• [PASSAGE TO READ]:
# Sir Paul mounts legal action!



## KenOC (Mar 7, 2011)

Interesting article about selling, splitting up, reselling, and maybe reclaiming the right to the Beatles' music. Lots of money involved!

http://www.bbc.com/news/entertainment-arts-35860868


----------



## Kevin Pearson (Aug 14, 2009)

He just comes off as a greedy b*****d. He already has more wealth than he or his children could spend in several lifetimes. He should have thought about control way back when he sold the rights years ago. I don't care one way or another as I am no longer a fan of the Beatles and especially of Paul.

Kevin


----------



## Fugue Meister (Jul 5, 2014)

Kevin Pearson said:


> He just comes off as a greedy b*****d. He already has more wealth than he or his children could spend in several lifetimes. He should have thought about control way back when he sold the rights years ago. I don't care one way or another as I am no longer a fan of the Beatles and especially of Paul.
> 
> Kevin


Out of curiosity why the change of opinion on Paul and the Beatles? Oh and I agree he comes off as greedy and he should have thought about it way back when..


----------



## Kevin Pearson (Aug 14, 2009)

Fugue Meister said:


> Out of curiosity why the change of opinion on Paul and the Beatles? Oh and I agree he comes off as greedy and he should have thought about it way back when..

• [EXERCISE TASK A]:
Decide whether each statement agrees with the forum thread about Sir Paul's legal action. Answer yes or no for each, and quote the words from the thread that settle it.
(i) KenOC says a lot of money is involved.
(ii) Kevin Pearson says he is still a fan of the Beatles.
(iii) Fugue Meister disagrees that Paul comes off as greedy.
• [EXERCISE TASK B]:
Answer these questions using the forum thread about Sir Paul's legal action, one answer per line.
(i) What news site does the link in KenOC's post point to?
(ii) According to Kevin Pearson, when should Paul have thought about control?
(iii) What does Fugue Meister ask Kevin Pearson out of curiosity?
• [EXERCISE TASK C]:
Write the next part of the forum thread about Sir Paul's legal action, starting right after its last line.
The records come from a different source than the forum thread.

• [INFORMATION SUPPLIED]:
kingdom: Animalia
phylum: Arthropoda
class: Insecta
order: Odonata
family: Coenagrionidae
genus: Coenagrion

• [WRITTEN REPLY A]:
(i) Yes: "Lots of money involved!"
(ii) No: "I am no longer a fan of the Beatles and especially of Paul."
(iii) No: "Oh and I agree he comes off as greedy"

• [WRITTEN REPLY B]:
(i) The BBC (bbc.com).
(ii) Way back when he sold the rights years ago.
(iii) Why his opinion of Paul and the Beatles changed.

• [WRITTEN REPLY C]:
All I can say is tastes change. When I was a tween I loved the Beatles and as a teenager I liked the Beatles but other music caught my attention. There's also not a single Beatles album I can say I liked every piece of music on. They are way overrated as composers in my opinion. I've honestly tried to listen to Beatles again since they are now on Spotify and no matter how hard I try I cannot sit through an entire album. I recognize that Sgt. Peppers is an important album and was influential, in many respects, and without it progressive rock might have taken longer to develop and come to the forefront. I find the White album almost entirely unlistenable and only the 2nd side of Abbey Road even worthy of any commendation. Let it Be was just the nail in a coffin of a band that was washed up a couple of years earlier. George Martin was the real genius behind their music and without him they would not have gone as far as they did.

Now as to Paul I will admit that in the past he had good melodic sensibilities but he really hasn't written anything in 40 years worth shelling out money for. His association with the Beatles is really the only legacy he has because Wings wasn't all that good of a band. Most of his writing today just makes me feel sorry for him and even more sorry for those who buy his albums. Now if you disagree with me that's fine but if I were to never hear another Beatle song in my life it would be no loss.

Now I will add one other thing to these comments in that I have heard some classical arrangements of some of their music or solo instrumental that has breathed new life into some of their old worn out tired tunes and that's something I can do on occasion, but sit down and listen to a whole Beatle album, or worse one of Paul's albums? I'd rather not waste what little precious hours of music listening I have left.

Kevin


----------



## Mayerl (May 5, 2008)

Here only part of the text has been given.